-- Problem description --
Set down every line of the data exactly, skipping the pictures.

-- Exercise input --
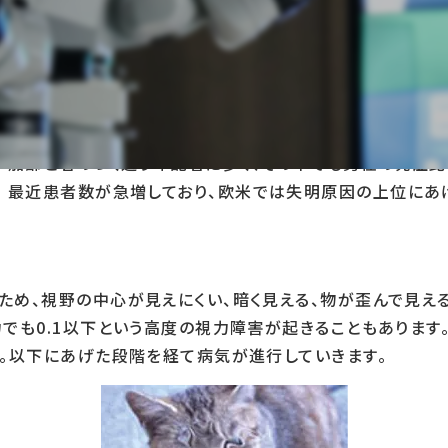
カメラに例えるとフィルムにあたる網膜のほぼ中心部分にあ
齢的な変化・変性が生じて起こる病気です。
加齢と名のつく通り年配者に多く、その中でも男性の発症比
最近患者数が急増しており、欧米では失明原因の上位にあ
め、視野の中心が見えにくい、暗く見える、物が歪んで見え
でも0.1以下という高度の視力障害が起きることもあります
。以下にあげた段階を経て病気が進行していきます。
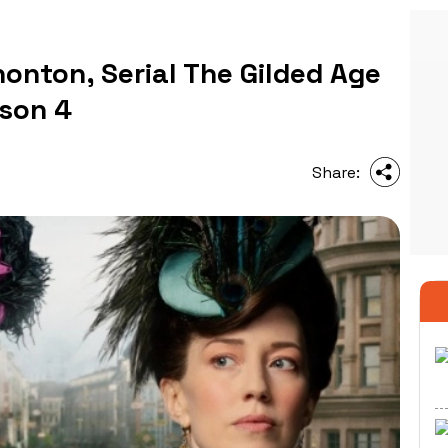
nton, Serial The Gilded Age
ason 4
Share:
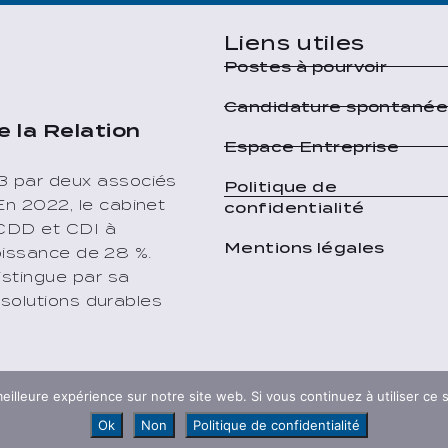
Liens utiles
Postes à pourvoir
Candidature spontané
e la Relation
Espace Entreprise
3 par deux associés
Politique de
n 2022, le cabinet
confidentialité
 CDD et CDI à
Mentions légales
roissance de 28 %.
istingue par sa
 solutions durables
eilleure expérience sur notre site web. Si vous continuez à utiliser ce
Ok
Non
Politique de confidentialité
© 2026 - B&S Recrutement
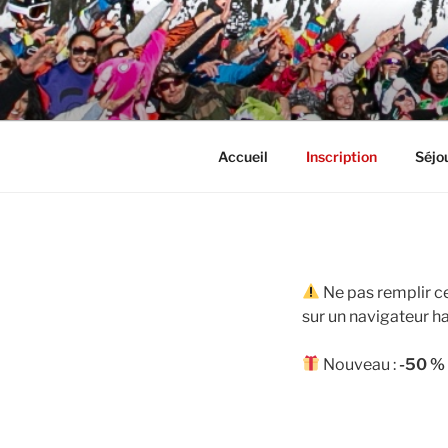
Skip
to
content
SALSA TO
Une semaine de ski, danse, délir
Accueil
Inscription
Séjou
Ne pas remplir ce
sur un navigateur ha
Nouveau :
-50 %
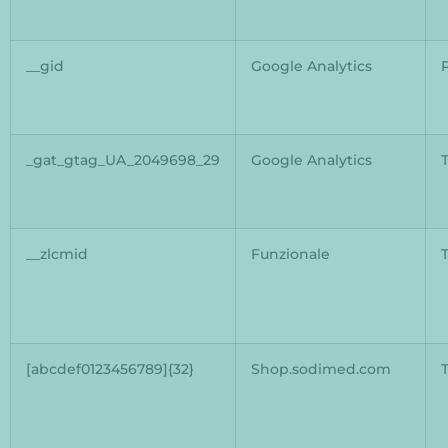
__gid
Google Analytics
_gat_gtag_UA_2049698_29
Google Analytics
__zlcmid
Funzionale
[abcdef0123456789]{32}
Shop.sodimed.com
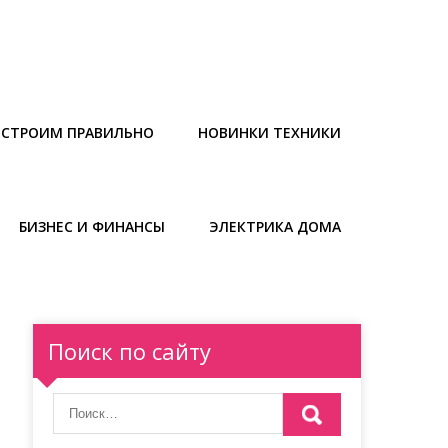
СТРОИМ ПРАВИЛЬНО
НОВИНКИ ТЕХНИКИ
БИЗНЕС И ФИНАНСЫ
ЭЛЕКТРИКА ДОМА
Поиск по сайту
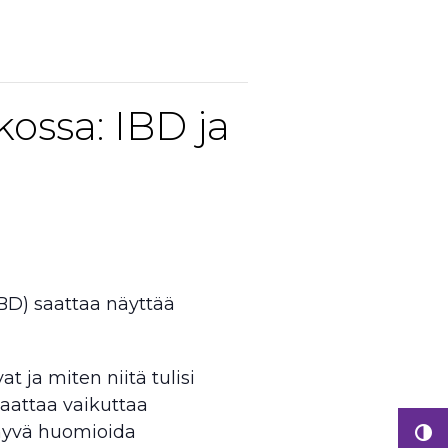
kossa: IBD ja
IBD) saattaa näyttää
t ja miten niitä tulisi
saattaa vaikuttaa
 hyvä huomioida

-- Task result --
カメラに例えるとフィルムにあたる網膜のほぼ中心部分にあ
齢的な変化・変性が生じて起こる病気です。
加齢と名のつく通り年配者に多く、その中でも男性の発症比
最近患者数が急増しており、欧米では失明原因の上位にあ
め、視野の中心が見えにくい、暗く見える、物が歪んで見え
でも0.1以下という高度の視力障害が起きることもあります
。以下にあげた段階を経て病気が進行していきます。
nton, Serial The Gilded Age
ason 4
Share:
Liens utiles
Postes à pourvoir
Candidature spontané
e la Relation
Espace Entreprise
3 par deux associés
Politique de
n 2022, le cabinet
confidentialité
 CDD et CDI à
Mentions légales
roissance de 28 %.
istingue par sa
 solutions durables
eilleure expérience sur notre site web. Si vous continuez à utiliser ce
Ok
Non
Politique de confidentialité
© 2026 - B&S Recrutement
Skip
to
content
SALSA TO
Une semaine de ski, danse, délir
Accueil
Inscription
Séjou
Ne pas remplir ce
sur un navigateur ha
Nouveau :
-50 %
__gid
Google Analytics
_gat_gtag_UA_2049698_29
Google Analytics
__zlcmid
Funzionale
[abcdef0123456789]{32}
Shop.sodimed.com
СТРОИМ ПРАВИЛЬНО
НОВИНКИ ТЕХНИКИ
БИЗНЕС И ФИНАНСЫ
ЭЛЕКТРИКА ДОМА
Поиск по сайту
kossa: IBD ja
IBD) saattaa näyttää
t ja miten niitä tulisi
saattaa vaikuttaa
 hyvä huomioida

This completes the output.